NISAを始めたいけど何を選べばいいかわからない人は、この本を読めば迷わなくなります。
読むべき人
- ✅ NISAを始めたばかり・始めようとしている人
- ✅ 投資を始めたいが何を買えばいいかわからない人
- ✅ インデックス投資の「なぜ」を理解したい人
- ✅ 投資に時間をかけたくない人
まとめ
投資の入門書として、日本でこれ以上シンプルで実践的な本はないと思います。「何を買えばいいか」「どうすればいいか」に明確な答えを出してくれる数少ない本です。

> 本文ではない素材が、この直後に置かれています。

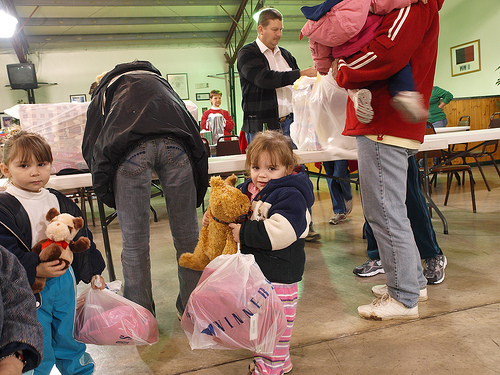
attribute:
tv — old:
[5, 61, 38, 85]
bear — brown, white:
[30, 206, 91, 293]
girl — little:
[0, 126, 107, 373]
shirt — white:
[201, 107, 232, 152]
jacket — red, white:
[348, 1, 426, 133]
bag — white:
[179, 253, 282, 360]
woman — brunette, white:
[197, 90, 239, 147]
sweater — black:
[241, 38, 298, 121]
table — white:
[22, 115, 498, 288]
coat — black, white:
[236, 169, 314, 278]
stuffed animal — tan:
[30, 207, 92, 370]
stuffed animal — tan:
[183, 174, 237, 268]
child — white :
[151, 117, 341, 296]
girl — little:
[174, 128, 323, 370]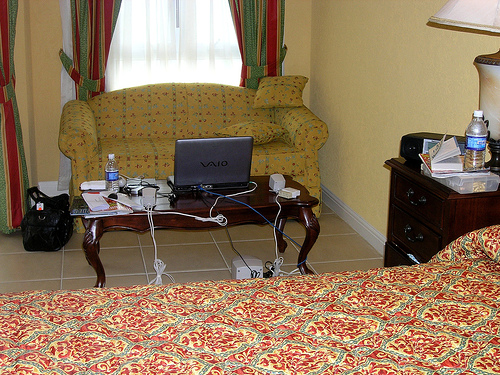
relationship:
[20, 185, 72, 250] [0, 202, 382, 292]
bag on floor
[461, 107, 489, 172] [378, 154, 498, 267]
bottle on nightstand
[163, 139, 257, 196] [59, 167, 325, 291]
laptop on top of table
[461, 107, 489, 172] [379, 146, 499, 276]
bottle on night table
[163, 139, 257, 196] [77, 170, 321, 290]
laptop on coffee table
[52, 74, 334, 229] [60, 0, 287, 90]
sofa in front of window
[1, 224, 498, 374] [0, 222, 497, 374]
spread on bed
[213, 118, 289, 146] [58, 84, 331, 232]
pillow on sofa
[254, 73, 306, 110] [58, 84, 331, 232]
pillow on sofa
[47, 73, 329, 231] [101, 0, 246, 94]
couch standing in front of window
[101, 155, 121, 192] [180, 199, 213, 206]
water on table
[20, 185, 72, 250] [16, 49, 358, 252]
bag beside sofa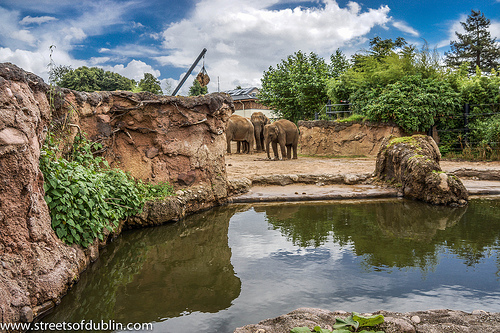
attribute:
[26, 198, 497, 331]
water — green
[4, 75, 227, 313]
cliff — brown 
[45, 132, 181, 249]
vine — Green 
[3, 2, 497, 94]
sky — blue 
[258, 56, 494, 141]
foliage — Dense 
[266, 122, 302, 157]
elephant — brown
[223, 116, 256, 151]
elephant — brown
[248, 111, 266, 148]
elephant — brown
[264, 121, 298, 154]
elephant — brown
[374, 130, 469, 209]
boulder — large 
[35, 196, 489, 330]
pool — large 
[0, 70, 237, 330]
cliff — brown 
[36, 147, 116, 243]
bush vine — green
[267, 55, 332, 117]
tree — large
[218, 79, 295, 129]
structure — large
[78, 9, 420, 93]
sky — blue, cloudy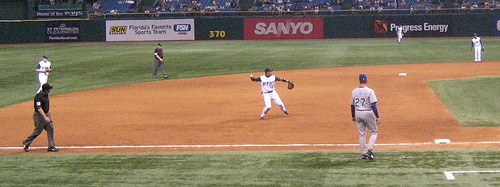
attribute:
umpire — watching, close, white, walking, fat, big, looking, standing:
[20, 77, 63, 166]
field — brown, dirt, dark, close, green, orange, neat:
[95, 44, 248, 180]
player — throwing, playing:
[244, 69, 304, 119]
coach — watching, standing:
[345, 71, 392, 165]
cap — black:
[38, 81, 54, 95]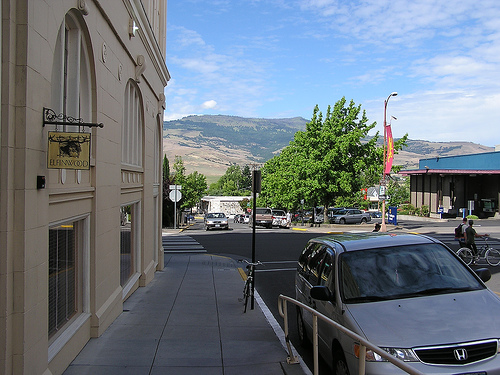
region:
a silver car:
[292, 227, 498, 372]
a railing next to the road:
[268, 291, 432, 374]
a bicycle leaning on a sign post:
[236, 254, 261, 317]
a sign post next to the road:
[248, 165, 265, 308]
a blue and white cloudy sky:
[168, 0, 496, 151]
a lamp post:
[378, 87, 400, 232]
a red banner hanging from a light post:
[378, 118, 398, 183]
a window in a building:
[45, 209, 94, 351]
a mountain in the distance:
[162, 114, 498, 174]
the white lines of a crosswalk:
[241, 256, 304, 274]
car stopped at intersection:
[200, 214, 237, 232]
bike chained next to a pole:
[239, 249, 261, 311]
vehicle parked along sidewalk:
[283, 220, 496, 373]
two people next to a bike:
[448, 214, 499, 264]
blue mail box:
[382, 204, 404, 224]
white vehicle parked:
[273, 203, 289, 228]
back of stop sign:
[167, 184, 187, 204]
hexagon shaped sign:
[168, 185, 187, 202]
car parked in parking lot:
[329, 206, 372, 226]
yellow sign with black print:
[40, 126, 97, 171]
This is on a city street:
[7, 20, 452, 348]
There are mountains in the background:
[178, 105, 293, 175]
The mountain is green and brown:
[172, 108, 292, 177]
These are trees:
[261, 100, 428, 222]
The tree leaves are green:
[244, 90, 495, 270]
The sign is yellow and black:
[27, 98, 156, 233]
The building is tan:
[25, 17, 264, 360]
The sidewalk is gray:
[138, 274, 258, 371]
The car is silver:
[298, 223, 481, 333]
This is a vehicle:
[298, 229, 498, 359]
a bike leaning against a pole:
[231, 255, 268, 315]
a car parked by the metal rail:
[295, 228, 495, 373]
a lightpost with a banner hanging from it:
[381, 87, 399, 231]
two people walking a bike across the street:
[450, 215, 499, 265]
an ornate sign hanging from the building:
[40, 103, 107, 175]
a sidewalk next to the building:
[65, 252, 310, 372]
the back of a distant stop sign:
[166, 179, 183, 233]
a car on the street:
[201, 209, 232, 234]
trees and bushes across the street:
[165, 94, 426, 217]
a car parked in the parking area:
[295, 215, 491, 374]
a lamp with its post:
[380, 85, 401, 233]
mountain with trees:
[198, 112, 403, 215]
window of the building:
[43, 207, 96, 364]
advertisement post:
[243, 160, 262, 315]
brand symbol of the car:
[451, 344, 468, 366]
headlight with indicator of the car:
[336, 335, 419, 362]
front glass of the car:
[341, 247, 475, 303]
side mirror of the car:
[306, 281, 328, 301]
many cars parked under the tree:
[247, 199, 390, 231]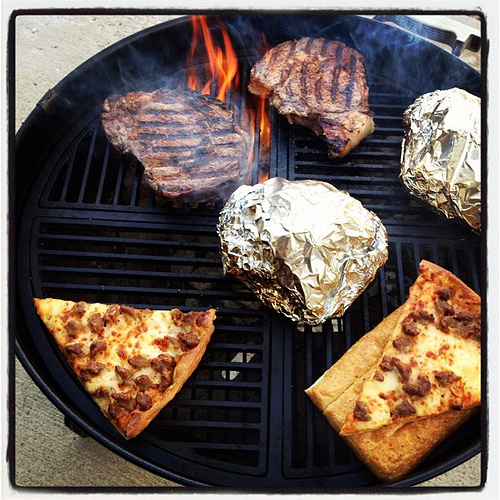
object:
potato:
[216, 175, 389, 325]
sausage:
[180, 327, 201, 346]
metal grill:
[255, 134, 333, 185]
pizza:
[31, 293, 219, 443]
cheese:
[119, 325, 154, 368]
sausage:
[171, 327, 201, 351]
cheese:
[423, 330, 484, 391]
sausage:
[433, 288, 475, 331]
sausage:
[61, 302, 94, 341]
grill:
[17, 15, 487, 490]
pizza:
[338, 260, 485, 437]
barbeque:
[96, 80, 257, 201]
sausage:
[402, 320, 419, 337]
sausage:
[403, 381, 435, 395]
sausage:
[388, 400, 417, 417]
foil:
[403, 74, 483, 252]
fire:
[183, 14, 245, 106]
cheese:
[154, 311, 168, 332]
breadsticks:
[27, 295, 215, 441]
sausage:
[375, 355, 418, 377]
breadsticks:
[305, 258, 482, 478]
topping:
[88, 339, 110, 354]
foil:
[217, 176, 387, 325]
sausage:
[124, 351, 153, 371]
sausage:
[87, 344, 106, 362]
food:
[250, 35, 376, 167]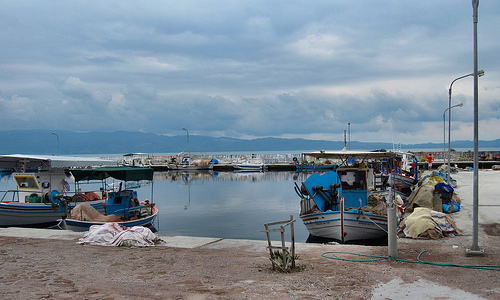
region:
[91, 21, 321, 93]
sky is blue and white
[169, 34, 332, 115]
thick clouds in sky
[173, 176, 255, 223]
water is blue and reflective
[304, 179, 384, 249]
white and blue boat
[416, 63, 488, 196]
tall and grey light poles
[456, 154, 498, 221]
sidewalk is light grey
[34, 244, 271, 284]
dirt and sand on ground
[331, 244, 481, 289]
green hose on ground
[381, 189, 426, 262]
grey pole on ground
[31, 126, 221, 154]
tall mountain in background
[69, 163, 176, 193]
green covering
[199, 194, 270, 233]
blue body of water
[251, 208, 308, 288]
sticks in the ground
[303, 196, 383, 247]
white boat with red and blue trim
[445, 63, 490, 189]
gray lamp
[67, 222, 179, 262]
white tarps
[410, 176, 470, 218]
heap of old rags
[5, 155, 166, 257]
boats docked at bay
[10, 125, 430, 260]
multiple boats docked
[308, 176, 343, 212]
metal contraption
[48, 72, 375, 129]
the sky is cloudy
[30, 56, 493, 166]
the sky is cloudy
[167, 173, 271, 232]
the water is calm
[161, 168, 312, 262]
the water is calm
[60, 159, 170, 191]
a green tarp covering a boat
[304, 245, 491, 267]
a green hose on the ground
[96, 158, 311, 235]
a body of water with several boats on it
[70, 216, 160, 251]
a tarp on the ground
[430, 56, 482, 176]
security lights on a tall poles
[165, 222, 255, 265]
a concrete walkway next to the water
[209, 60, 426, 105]
white clouds in a blue sky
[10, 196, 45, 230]
a white boat with red and blue stripe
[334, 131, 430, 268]
several boats tied to a dock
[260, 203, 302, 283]
a cage built around a plant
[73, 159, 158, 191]
Green covering on top of boat.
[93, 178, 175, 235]
White and blue boat in water.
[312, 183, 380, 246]
White boat docked in water.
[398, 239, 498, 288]
Green rope near pole.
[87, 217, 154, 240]
White material on sidewalk.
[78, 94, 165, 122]
White clouds in sky.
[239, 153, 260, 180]
Boat docked in water.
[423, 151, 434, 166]
Person wearing red shirt.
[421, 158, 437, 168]
Person wearing white shorts.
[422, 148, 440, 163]
Person has dark hair.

ウォール街のランダム・ウォーカーや敗者のゲームで「なぜインデックスか」を理論で理解し、この本で「何をどうやるか」を実践で理解する——この順番で読むと完璧です。
ほったらかし投資術の具体的な手順
この本がすごいのは、考え方だけでなく「具体的に何をすればいいか」まで手順で示してくれることです。本書で語られる流れをざっくりまとめると、こうなります。
- ① 生活費の数ヶ月分を現金で確保する(生活防衛資金)
- ② 残ったお金のうち、リスクを取れる額を決める
- ③ その額でNISAを使い「eMAXIS Slim 全世界株式(オルカン)」を毎月積み立てる
- ④ あとは相場を見ない。下がっても売らない。ほったらかす
たったこれだけ。難しい銘柄分析も、売買のタイミングも要りません。むしろ「何もしないこと」が最善だと教えてくれます。NISAの具体的な始め方は新NISAの始め方ガイド、商品選びはオルカンとS&P500の違いでも整理しています。
21歳が実際にほったらかしてみて
自分はこの本の通り、NISAでインデックスファンドを積み立ててほったらかしています。
実感として一番大きいのは「精神的にラクになる」こと。毎日株価を見て一喜一憂していた頃より、決めた額を自動積立にして放置する方が、結果的に続けられるし生活にも集中できます。投資にかける時間がほぼゼロになるので、その分を本業や勉強に回せます。
「投資=難しくて怖いもの」という思い込みを外してくれた一冊です。これから投資を始める同世代に、最初の1冊として一番おすすめできます。
よくある質問
投資未経験でも読めますか?
読めます。むしろ投資を始める前に読んでほしい本です。NISAの口座開設から具体的な商品選びまで、実践的な手順が書かれています。
「お金は寝かせて増やしなさい」と内容が被りますか?
方向性は同じですが、ほったらかし投資術の方が「何を買うか」の具体性が高いです。両方読むとインデックス投資への理解と確信が深まります。